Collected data
---+---

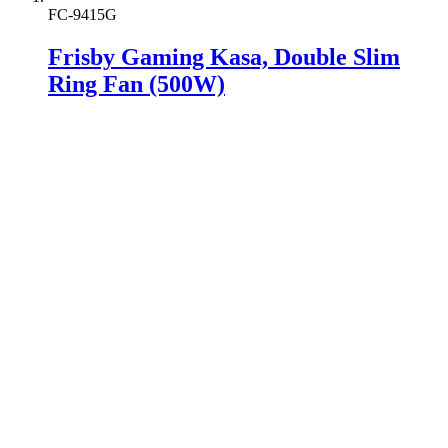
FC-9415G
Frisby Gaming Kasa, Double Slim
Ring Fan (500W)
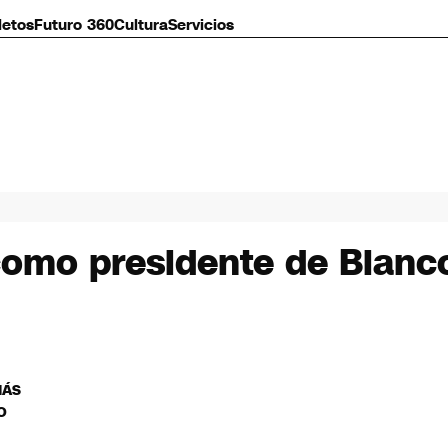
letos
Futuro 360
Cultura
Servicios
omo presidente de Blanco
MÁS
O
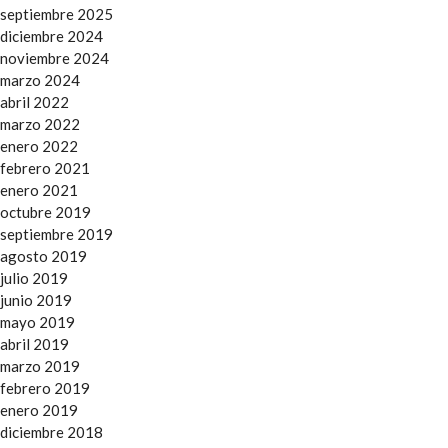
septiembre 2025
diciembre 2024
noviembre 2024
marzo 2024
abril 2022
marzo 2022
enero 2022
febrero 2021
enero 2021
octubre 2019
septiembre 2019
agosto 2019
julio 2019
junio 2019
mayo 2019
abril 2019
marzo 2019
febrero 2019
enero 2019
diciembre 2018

---+---

| About this task |
None of the pictures belongs in the answer, but all the entries must be repeated exactly.

| Finished exercise |
FC-9415G
Frisby Gaming Kasa, Double Slim
Ring Fan (500W)
letos
Futuro 360
Cultura
Servicios
omo presidente de Blanco
MÁS
O
septiembre 2025
diciembre 2024
noviembre 2024
marzo 2024
abril 2022
marzo 2022
enero 2022
febrero 2021
enero 2021
octubre 2019
septiembre 2019
agosto 2019
julio 2019
junio 2019
mayo 2019
abril 2019
marzo 2019
febrero 2019
enero 2019
diciembre 2018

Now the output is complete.